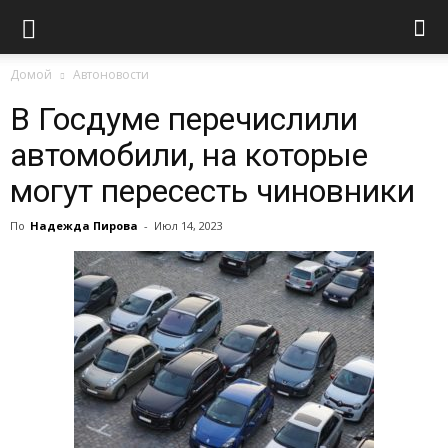
Домой
Автоновости
В Госдуме перечислили
автомобили, на которые
могут пересесть чиновники
По
Надежда Пирова
-
Июл 14, 2023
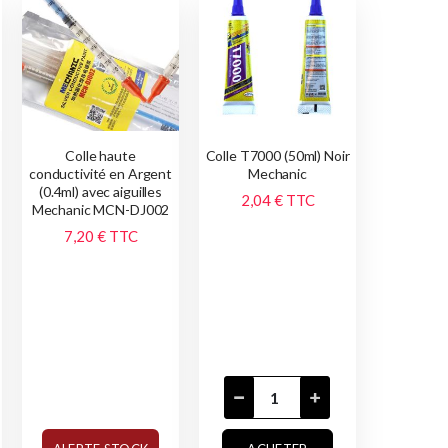
Colle haute
Colle T7000 (50ml) Noir
conductivité en Argent
Mechanic
(0.4ml) avec aiguilles
2,04 €
TTC
Mechanic MCN-DJ002
7,20 €
TTC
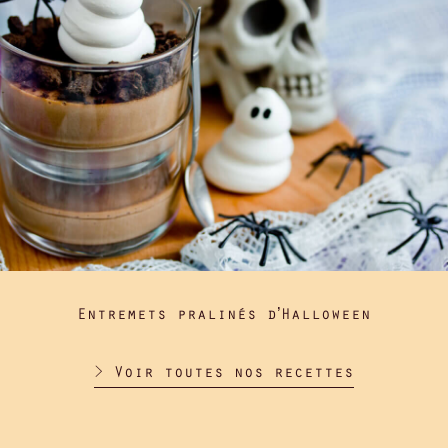
Entremets pralinés d’Halloween
> Voir toutes nos recettes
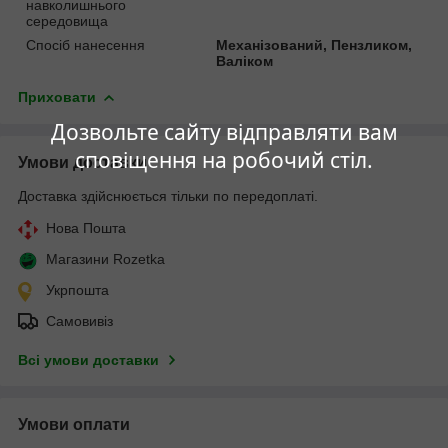
навколишнього
середовища
Спосіб нанесення
Механізований, Пензликом,
Валіком
Приховати
Дозвольте сайту відправляти вам
сповіщення на робочий стіл.
Умови доставки
Доставка здійснюється тільки по передоплаті.
Нова Пошта
Магазини Rozetka
Укрпошта
Самовивіз
Всі умови доставки
Умови оплати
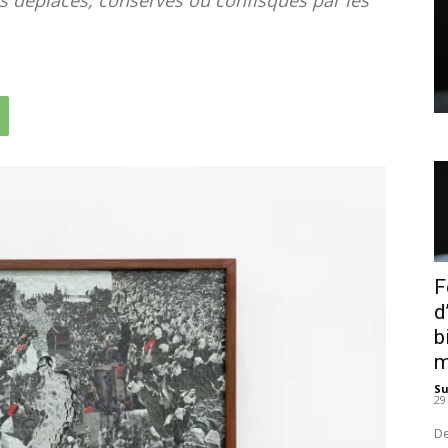
F
d
b
m
S
29
De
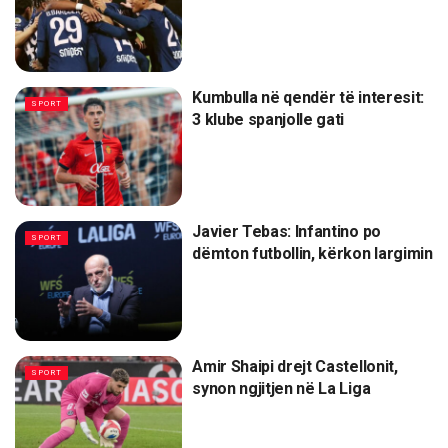
Kumbulla në qendër të interesit:
SPORT
3 klube spanjolle gati
Javier Tebas: Infantino po
SPORT
dëmton futbollin, kërkon largimin
Amir Shaipi drejt Castellonit,
SPORT
synon ngjitjen në La Liga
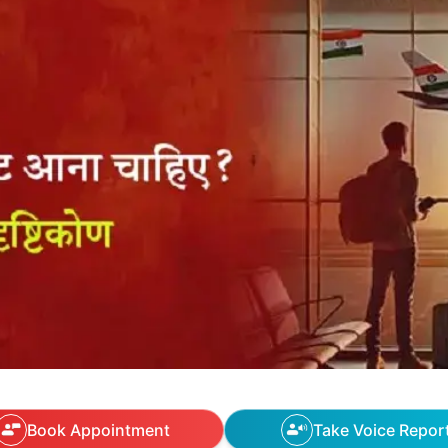
Book Appointment
Take Voice Repor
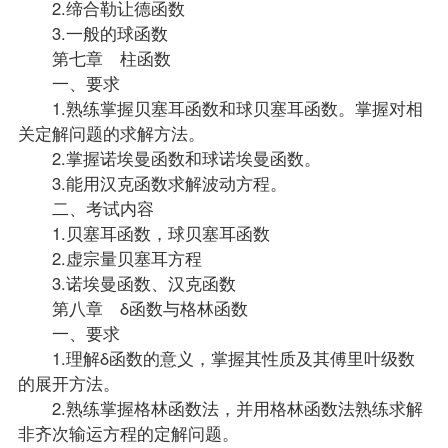
2.缔合勒让德函数
3.一般的球函数
第七章 柱函数
一、要求
1.熟练掌握贝塞耳函数和球贝塞耳函数。掌握对相
关定解问题的求解方法。
2.掌握诺埃曼函数和球诺埃曼函数。
3.能用汉克函数求解波动方程。
二、考试内容
1.贝塞耳函数，球贝塞耳函数
2.虚宗量贝塞耳方程
3.诺埃曼函数、汉克函数
第八章 δ函数与格林函数
一、要求
1.理解δ函数的意义，掌握其性质及其傅里叶级数
的展开方法。
2.熟练掌握格林函数法，并用格林函数法熟练求解
非齐次输运方程的定解问题。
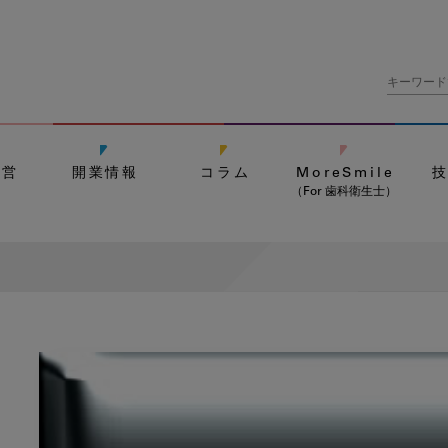
経営
開業情報
コラム
MoreSmile
（For 歯科衛生士）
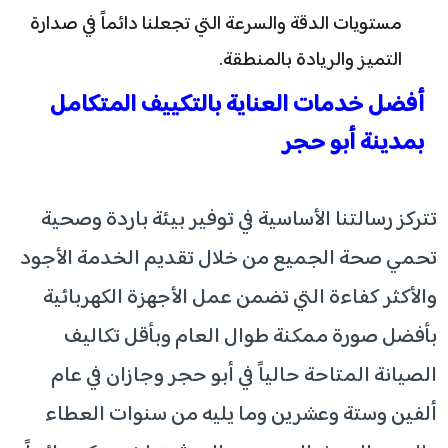
مستويات الدقة والسرعة التي تجعلنا دائماً في صدارة
التميز والريادة بالمنطقة.
أفضل خدمات العناية بالتكييف المتكامل
بمدينة أبو حجر
تتركز رسالتنا الأساسية في توفير بيئة باردة وصحية
تحمي صحة الجميع من خلال تقديم الخدمة الأجود
والأكثر كفاءة التي تضمن عمل الأجهزة الكهربائية
بأفضل صورة ممكنة طوال العام وبأقل تكاليف
الصيانة المتاحة حالياً في أبو حجر وجازان في عام
ألفين وستة وعشرين وما يليه من سنوات العطاء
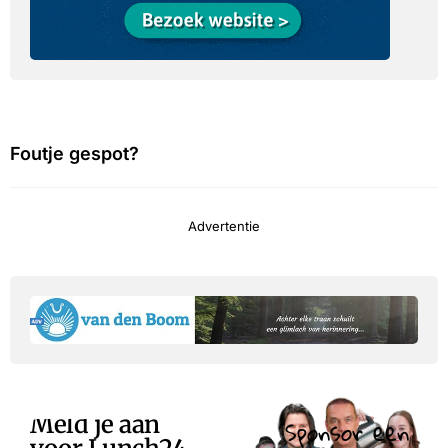
Foutje gespot?
Advertentie
Meld je aan
Sponsor een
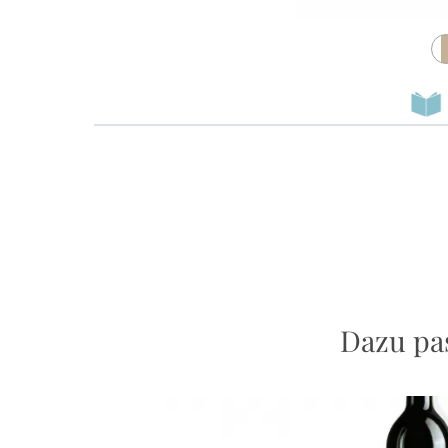
Dazu pa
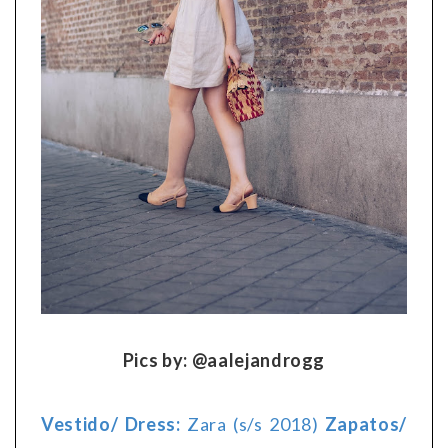
Pics by: @aalejandrogg
Vestido/ Dress:
Zara (s/s 2018)
Zapatos/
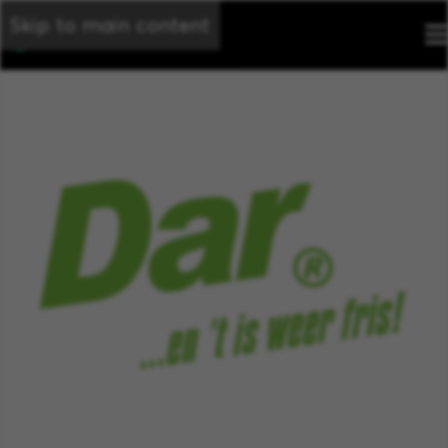
Skip to main content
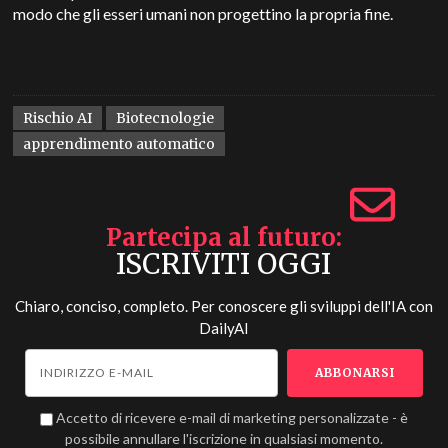
modo che gli esseri umani non progettino la propria fine.
Rischio AI
Biotecnologie
apprendimento automatico
Partecipa al futuro
ISCRIVITI OGGI
Chiaro, conciso, completo. Per conoscere gli sviluppi dell'IA con
DailyAI
Accetto di ricevere e-mail di marketing personalizzate - è
possibile annullare l'iscrizione in qualsiasi momento.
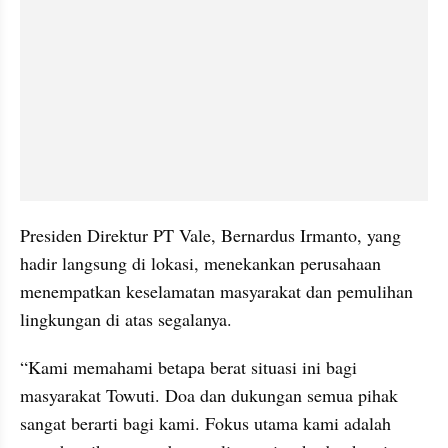
Presiden Direktur PT Vale, Bernardus Irmanto, yang 
hadir langsung di lokasi, menekankan perusahaan 
menempatkan keselamatan masyarakat dan pemulihan 
lingkungan di atas segalanya.
“Kami memahami betapa berat situasi ini bagi 
masyarakat Towuti. Doa dan dukungan semua pihak 
sangat berarti bagi kami. Fokus utama kami adalah 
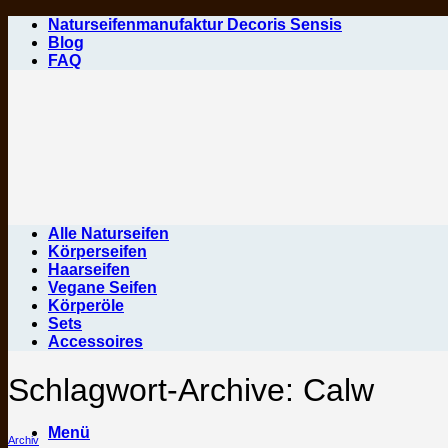
Zum
Naturseifenmanufaktur Decoris Sensis
Inhalt
Blog
springen
FAQ
Alle Naturseifen
Körperseifen
Haarseifen
Vegane Seifen
Körperöle
Sets
Accessoires
Schlagwort-Archive:
Calw
Menü
Archiv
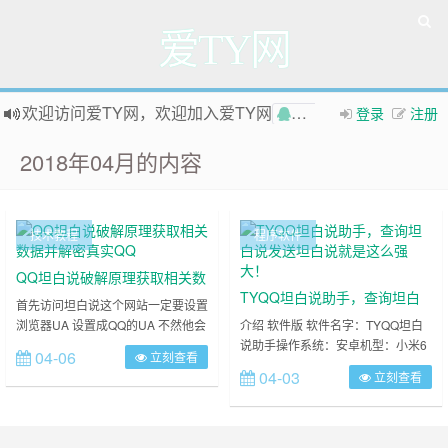
爱TY网
欢迎访问爱TY网，欢迎加入爱TY网
登录
注册
QQ群
如果您觉得本站非常有看点，那么赶紧使用Ctrl+D 收藏爱TY网吧
2018年04月的内容
技术教程
程序软件
QQ坦白说破解原理获取相关数
TYQQ坦白说助手，查询坦白
据并解密真实QQ
首先访问坦白说这个网站一定要设置
说发送坦白说就是这么强大！
浏览器UA 设置成QQ的UA 不然他会
介绍 软件版 软件名字：TYQQ坦白
跳转到QQ官网 复制本链接在QQ里
说助手操作系统：安卓机型：小米6
04-06
立刻查看
打开http://tool.atyv.cn/ua/ 坦白说：
软件大小：1.39MB软件版本：1.94
04-03
立刻查看
https://ti.qq.com/honest-say/my-
下载地址APP安全分析：
received.html 还有一定要登录QQ空
https://habo.qq.com/file/showdetail?
间哦 因为要验证cookie 这是我小米
pk=AD0GYl1tB24IPVs1Ps：为了防
6的获取到的ua Mozilla/5.0……
止有人说这是锁机病毒软件什么的，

#### Problem description:
Only the lines from the one containing "Skip to main content" through the final line of the records should be transcribed, exactly and with no pictures.

#### Answer section:
Skip to main content
modo che gli esseri umani non progettino la propria fine.
Rischio AI
Biotecnologie
apprendimento automatico
Partecipa al futuro
ISCRIVITI OGGI
Chiaro, conciso, completo. Per conoscere gli sviluppi dell'IA con
DailyAI
Accetto di ricevere e-mail di marketing personalizzate - è
possibile annullare l'iscrizione in qualsiasi momento.
Presiden Direktur PT Vale, Bernardus Irmanto, yang 
hadir langsung di lokasi, menekankan perusahaan 
menempatkan keselamatan masyarakat dan pemulihan 
lingkungan di atas segalanya.
“Kami memahami betapa berat situasi ini bagi 
masyarakat Towuti. Doa dan dukungan semua pihak 
sangat berarti bagi kami. Fokus utama kami adalah 
Zum
Naturseifenmanufaktur Decoris Sensis
Inhalt
Blog
springen
FAQ
Alle Naturseifen
Körperseifen
Haarseifen
Vegane Seifen
Körperöle
Sets
Accessoires
Schlagwort-Archive:
Calw
Menü
Archiv
爱TY网
欢迎访问爱TY网，欢迎加入爱TY网
登录
注册
QQ群
如果您觉得本站非常有看点，那么赶紧使用Ctrl+D 收藏爱TY网吧
2018年04月的内容
技术教程
程序软件
QQ坦白说破解原理获取相关数
TYQQ坦白说助手，查询坦白
据并解密真实QQ
首先访问坦白说这个网站一定要设置
说发送坦白说就是这么强大！
浏览器UA 设置成QQ的UA 不然他会
介绍 软件版 软件名字：TYQQ坦白
跳转到QQ官网 复制本链接在QQ里
说助手操作系统：安卓机型：小米6
04-06
立刻查看
打开http://tool.atyv.cn/ua/ 坦白说：
软件大小：1.39MB软件版本：1.94
04-03
立刻查看
https://ti.qq.com/honest-say/my-
下载地址APP安全分析：
received.html 还有一定要登录QQ空
https://habo.qq.com/file/showdetail?
间哦 因为要验证cookie 这是我小米
pk=AD0GYl1tB24IPVs1Ps：为了防
6的获取到的ua Mozilla/5.0……
止有人说这是锁机病毒软件什么的，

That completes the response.